Every line from the one with "-1.5;-1, lit: 24/7, ramp: no, width: 4" through the final line of the entries below should be returned exactly; leave out all other lines.

(MATERIAL PROVIDED begins)

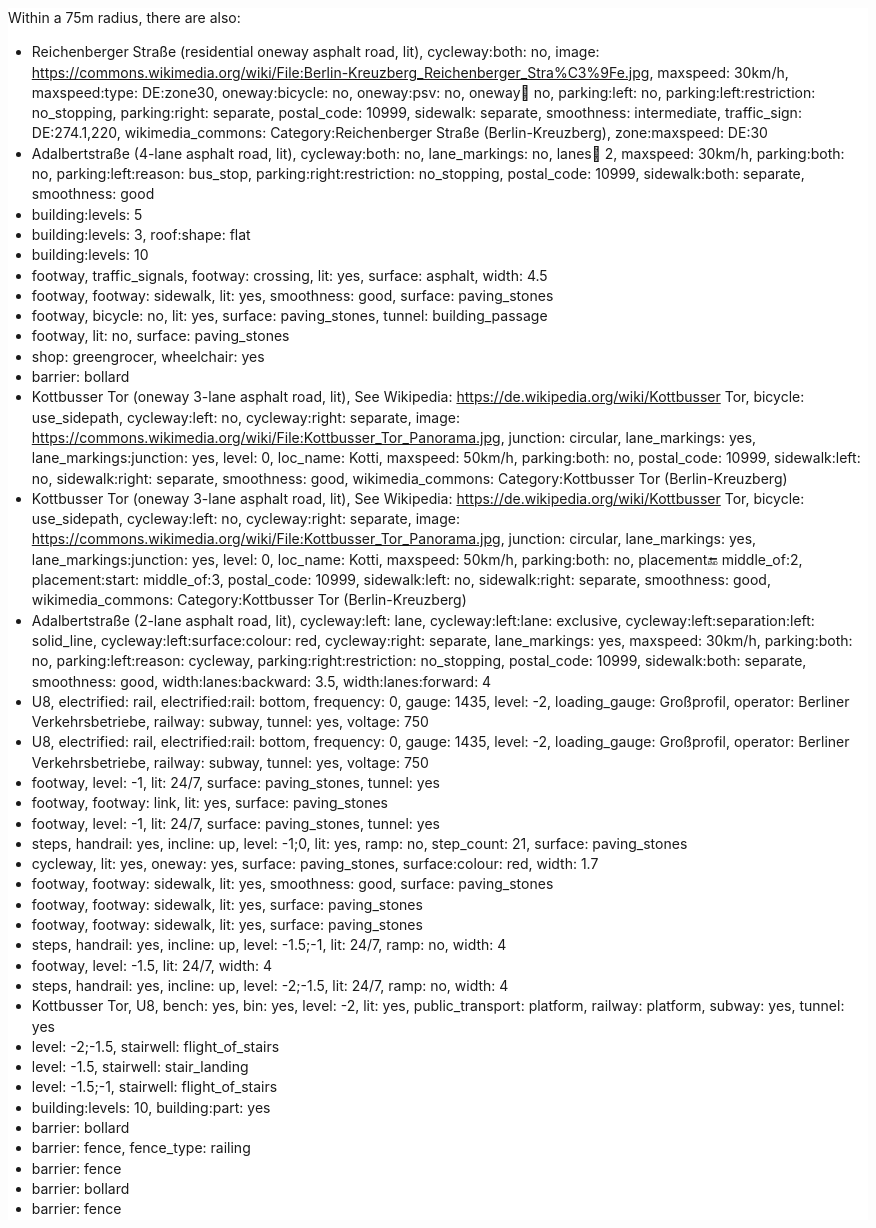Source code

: Within a 75m radius, there are also:
- Reichenberger Straße (residential oneway asphalt road, lit), cycleway:both: no, image: https://commons.wikimedia.org/wiki/File:Berlin-Kreuzberg_Reichenberger_Stra%C3%9Fe.jpg, maxspeed: 30km/h, maxspeed:type: DE:zone30, oneway:bicycle: no, oneway:psv: no, oneway:taxi: no, parking:left: no, parking:left:restriction: no_stopping, parking:right: separate, postal_code: 10999, sidewalk: separate, smoothness: intermediate, traffic_sign: DE:274.1,220, wikimedia_commons: Category:Reichenberger Straße (Berlin-Kreuzberg), zone:maxspeed: DE:30
- Adalbertstraße (4-lane asphalt road, lit), cycleway:both: no, lane_markings: no, lanes:bus: 2, maxspeed: 30km/h, parking:both: no, parking:left:reason: bus_stop, parking:right:restriction: no_stopping, postal_code: 10999, sidewalk:both: separate, smoothness: good
- building:levels: 5
- building:levels: 3, roof:shape: flat
- building:levels: 10
- footway, traffic_signals, footway: crossing, lit: yes, surface: asphalt, width: 4.5
- footway, footway: sidewalk, lit: yes, smoothness: good, surface: paving_stones
- footway, bicycle: no, lit: yes, surface: paving_stones, tunnel: building_passage
- footway, lit: no, surface: paving_stones
- shop: greengrocer, wheelchair: yes
- barrier: bollard
- Kottbusser Tor (oneway 3-lane asphalt road, lit), See Wikipedia: https://de.wikipedia.org/wiki/Kottbusser Tor, bicycle: use_sidepath, cycleway:left: no, cycleway:right: separate, image: https://commons.wikimedia.org/wiki/File:Kottbusser_Tor_Panorama.jpg, junction: circular, lane_markings: yes, lane_markings:junction: yes, level: 0, loc_name: Kotti, maxspeed: 50km/h, parking:both: no, postal_code: 10999, sidewalk:left: no, sidewalk:right: separate, smoothness: good, wikimedia_commons: Category:Kottbusser Tor (Berlin-Kreuzberg)
- Kottbusser Tor (oneway 3-lane asphalt road, lit), See Wikipedia: https://de.wikipedia.org/wiki/Kottbusser Tor, bicycle: use_sidepath, cycleway:left: no, cycleway:right: separate, image: https://commons.wikimedia.org/wiki/File:Kottbusser_Tor_Panorama.jpg, junction: circular, lane_markings: yes, lane_markings:junction: yes, level: 0, loc_name: Kotti, maxspeed: 50km/h, parking:both: no, placement:end: middle_of:2, placement:start: middle_of:3, postal_code: 10999, sidewalk:left: no, sidewalk:right: separate, smoothness: good, wikimedia_commons: Category:Kottbusser Tor (Berlin-Kreuzberg)
- Adalbertstraße (2-lane asphalt road, lit), cycleway:left: lane, cycleway:left:lane: exclusive, cycleway:left:separation:left: solid_line, cycleway:left:surface:colour: red, cycleway:right: separate, lane_markings: yes, maxspeed: 30km/h, parking:both: no, parking:left:reason: cycleway, parking:right:restriction: no_stopping, postal_code: 10999, sidewalk:both: separate, smoothness: good, width:lanes:backward: 3.5, width:lanes:forward: 4
- U8, electrified: rail, electrified:rail: bottom, frequency: 0, gauge: 1435, level: -2, loading_gauge: Großprofil, operator: Berliner Verkehrsbetriebe, railway: subway, tunnel: yes, voltage: 750
- U8, electrified: rail, electrified:rail: bottom, frequency: 0, gauge: 1435, level: -2, loading_gauge: Großprofil, operator: Berliner Verkehrsbetriebe, railway: subway, tunnel: yes, voltage: 750
- footway, level: -1, lit: 24/7, surface: paving_stones, tunnel: yes
- footway, footway: link, lit: yes, surface: paving_stones
- footway, level: -1, lit: 24/7, surface: paving_stones, tunnel: yes
- steps, handrail: yes, incline: up, level: -1;0, lit: yes, ramp: no, step_count: 21, surface: paving_stones
- cycleway, lit: yes, oneway: yes, surface: paving_stones, surface:colour: red, width: 1.7
- footway, footway: sidewalk, lit: yes, smoothness: good, surface: paving_stones
- footway, footway: sidewalk, lit: yes, surface: paving_stones
- footway, footway: sidewalk, lit: yes, surface: paving_stones
- steps, handrail: yes, incline: up, level: -1.5;-1, lit: 24/7, ramp: no, width: 4
- footway, level: -1.5, lit: 24/7, width: 4
- steps, handrail: yes, incline: up, level: -2;-1.5, lit: 24/7, ramp: no, width: 4
- Kottbusser Tor, U8, bench: yes, bin: yes, level: -2, lit: yes, public_transport: platform, railway: platform, subway: yes, tunnel: yes
- level: -2;-1.5, stairwell: flight_of_stairs
- level: -1.5, stairwell: stair_landing
- level: -1.5;-1, stairwell: flight_of_stairs
- building:levels: 10, building:part: yes
- barrier: bollard
- barrier: fence, fence_type: railing
- barrier: fence
- barrier: bollard
- barrier: fence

(MATERIAL PROVIDED ends)

» WORKED SOLUTION
- steps, handrail: yes, incline: up, level: -1.5;-1, lit: 24/7, ramp: no, width: 4
- footway, level: -1.5, lit: 24/7, width: 4
- steps, handrail: yes, incline: up, level: -2;-1.5, lit: 24/7, ramp: no, width: 4
- Kottbusser Tor, U8, bench: yes, bin: yes, level: -2, lit: yes, public_transport: platform, railway: platform, subway: yes, tunnel: yes
- level: -2;-1.5, stairwell: flight_of_stairs
- level: -1.5, stairwell: stair_landing
- level: -1.5;-1, stairwell: flight_of_stairs
- building:levels: 10, building:part: yes
- barrier: bollard
- barrier: fence, fence_type: railing
- barrier: fence
- barrier: bollard
- barrier: fence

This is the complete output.